Outros heróis de nossa pátria são os bravos bandeirantes que adentraram o Brasil enfrentando muitos perigos, animais selvagens, "ameaçadores" índios... que foram, praticamente, exterminados por onde passaram as "corajosas" (e muito bem armadas) bandeiras.

Como se vê, nossa história, da forma como nos foi ensinada, também é responsável pela legitimação da mentira enquanto aspecto cultural. Os exemplos citados acima são apenas uma amostra do quanto a mentira está arraigada em nossas vidas, em nossos costumes.

Nós vivemos num país de mentira. Estamos entre as dez potências econômicas do globo e, no entanto, possuímos uma população em torno de 32 milhões de miseráveis. Praticamente um quarto dos brasileiros vive em condições subumanas. Diz a Constituição que todos somos iguais perante a lei. Somos mesmo? Como se explica então baseado neste princípio, os privilégios concedidos ao ex-juiz Nicolau dos Santos Neto em relação ao Zé Ninguém, preso nas masmorras do Carandiru por assalto a mão armada? Muitíssimo provavelmente, se os 169 milhões de reais desviados na construção do prédio do TRT de São Paulo tivessem sido aplicados na educação, muitos "Zé Ninguém" teriam tido uma outra perspectiva de vida e nunca teriam ingressado na criminalidade. Ou seja, um dos responsáveis pelos altos índices de criminalidade atuais é o próprio ex-juiz, que aguarda julgamento em sela especial. Outro dado que comprova a mentira do "somos todos iguais perante a lei" revela uma outra mentira ainda maior: que não há racismo em nosso país ou, no máximo, casos isolados. Quem é negro, ainda mais pobre, sabe disso muito bem. Basta observar as estatísticas. A maioria de nós brasileiros é negra. No entanto, a maioria dos que conseguem ingressar numa universidade ou num bom emprego é branca, restando aos negros os empregos braçais evidenciando até uma outra mentira histórica: será que houve mesmo abolição da escravatura? Claro que o conceito de escravidão nos tempos presentes difere em certos aspectos ao conceito empregado nos séculos XVIII e XIX. Talvez o aspecto que mais nos chama a atenção é que nossa sociedade, dominada, controlada por brancos, continua subjugando e subordinando os negros como outrora.

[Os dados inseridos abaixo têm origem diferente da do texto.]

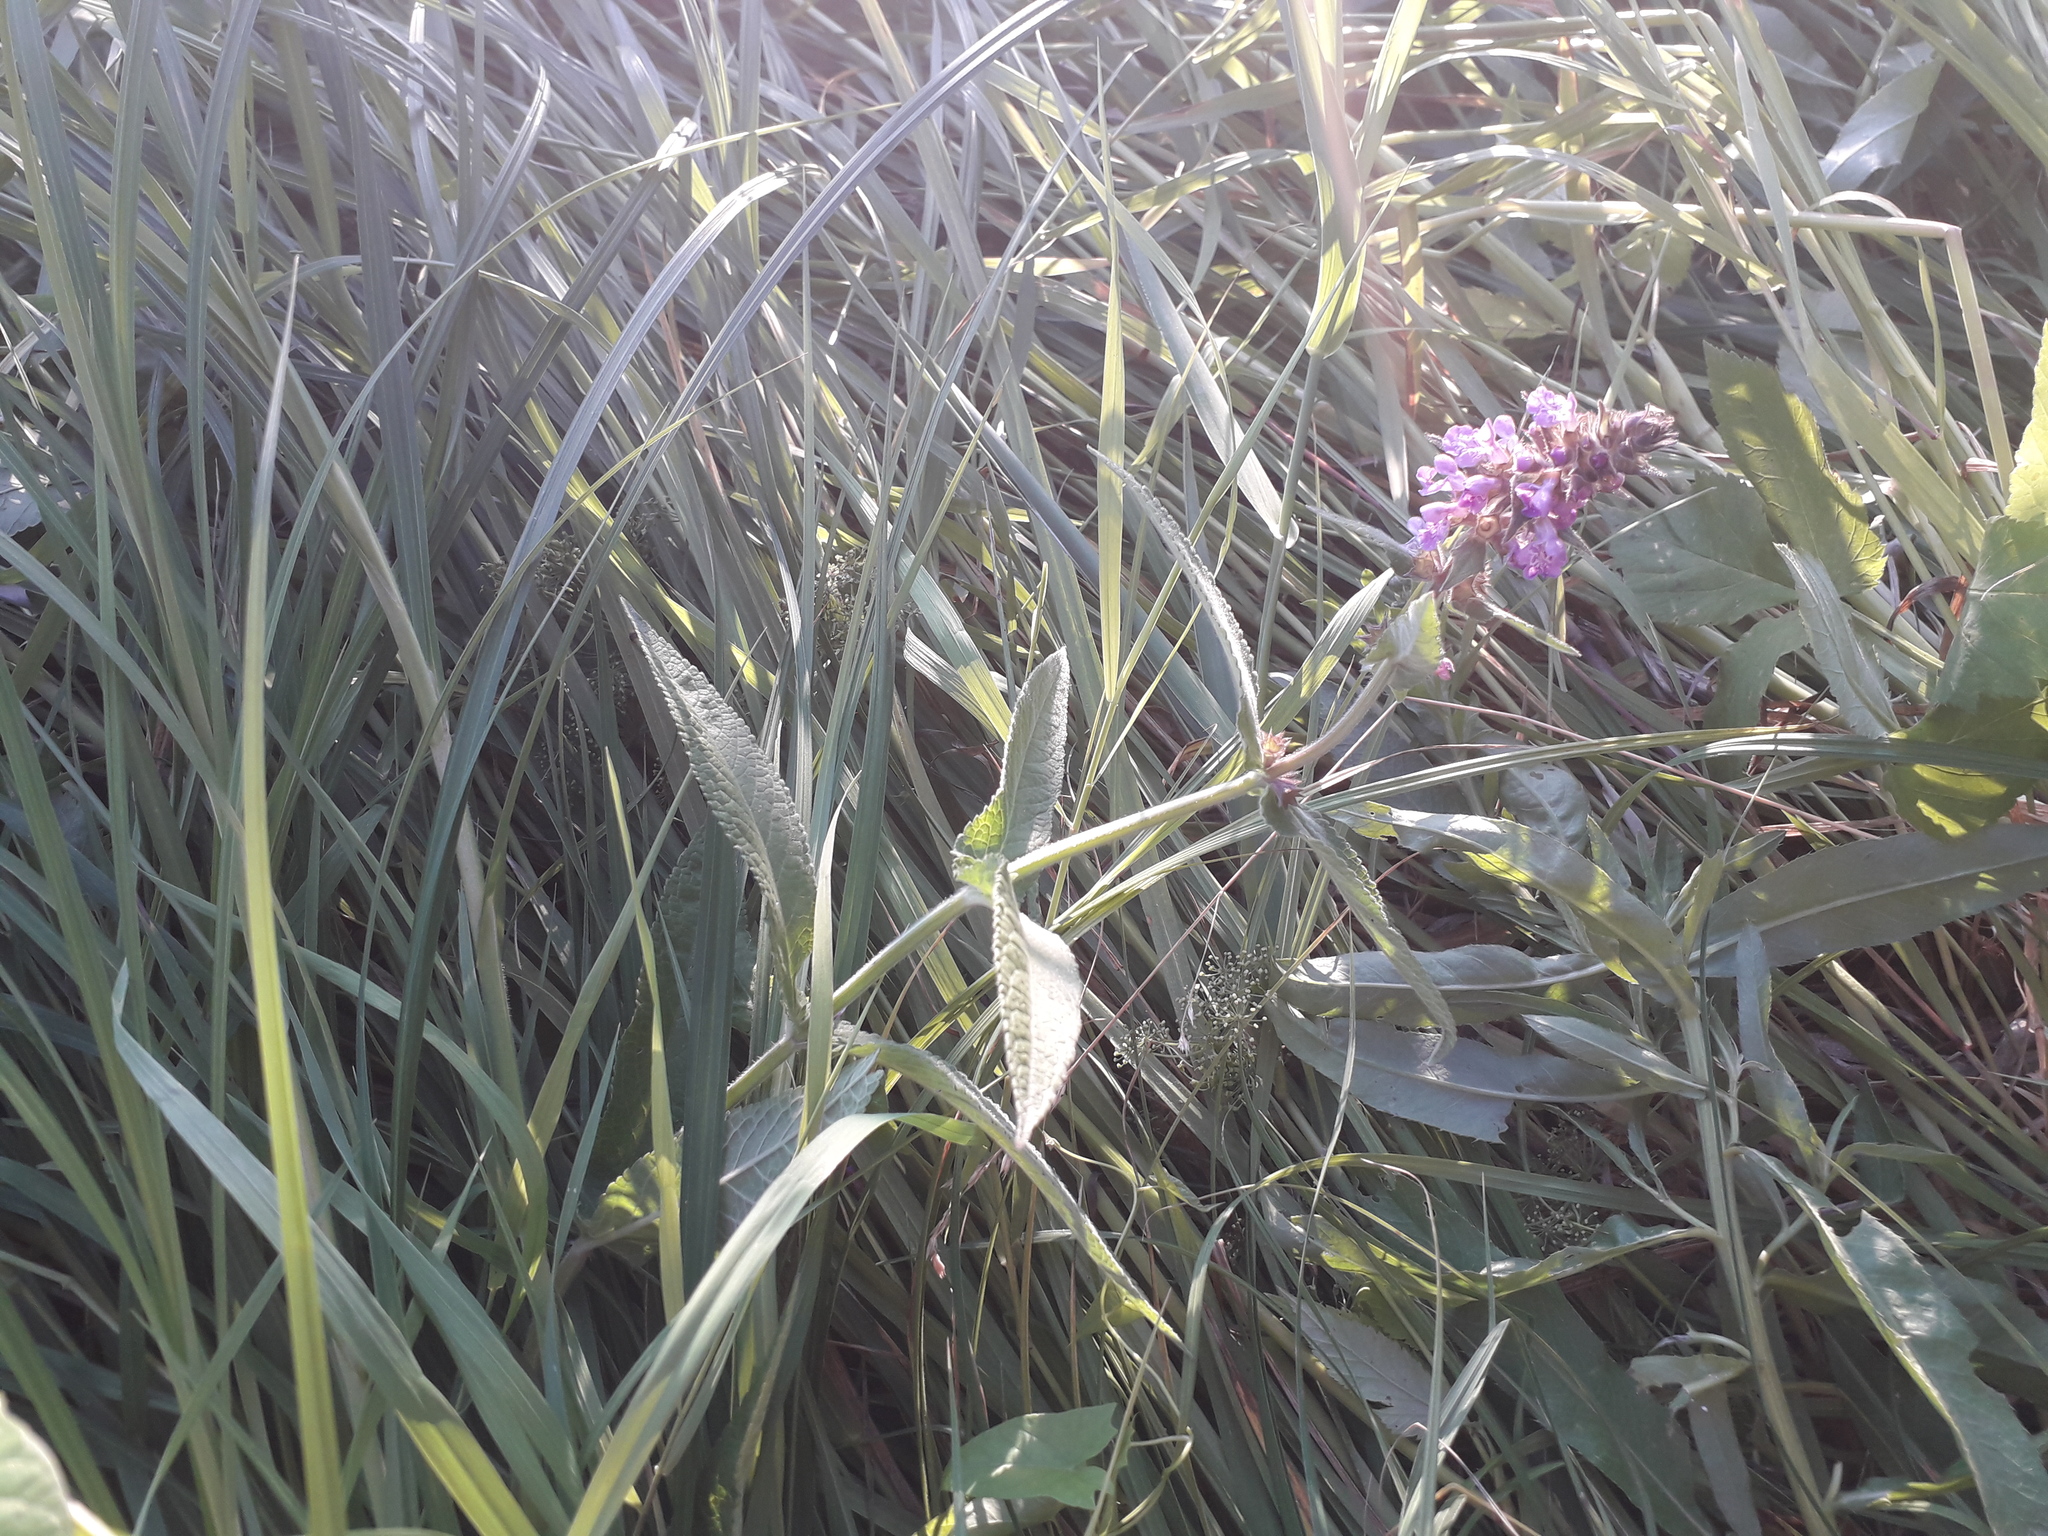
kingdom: Plantae
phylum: Tracheophyta
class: Magnoliopsida
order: Lamiales
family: Lamiaceae
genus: Stachys
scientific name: Stachys palustris
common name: Marsh woundwort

Mas os campeões, os mestres da mentira são, sem sombra de dúvida, nossos políticos. Talvez nem seja necessário expor um argumento sobre esse tema. Basta ligarmos a televisão e vê-los lá, mentindo o tempo todo e descaradamente. Citemos apenas dois exemplares dessa casta que têm transbordado na mídia nos últimos meses: Antonio Carlos Magalhães e Jader Barbalho. Ambos apresentam acusações, dossiês comprometedores. Ambos propõem à instauração de uma comissão parlamentar de inquérito (CPI) a fim de se investigar as denúncias recíprocas. É o festival da mentira. Então por que não institucionalizarmos a mentira e transformarmos o dia 1° de abril em nossa data comemorativa mais importante? Com a mentira institucionalizada poderia se criar, por exemplo, o ministério da mentira, um fundo de amparo aos mentirosos do Brasil, faculdades com cursos de balelas com especialização em fingimento e mestrado em charlatanice. Isso nos tornaria aptos a conquistar o mundo enganando a todos com lorotas acadêmicas. Poderíamos com nossas mentiras intelectualizadas inverter, ou reverter, todos os valores que são baseados no que é verdade ou não, em nosso próprio benefício, como já fazemos entre nós há muito tempo.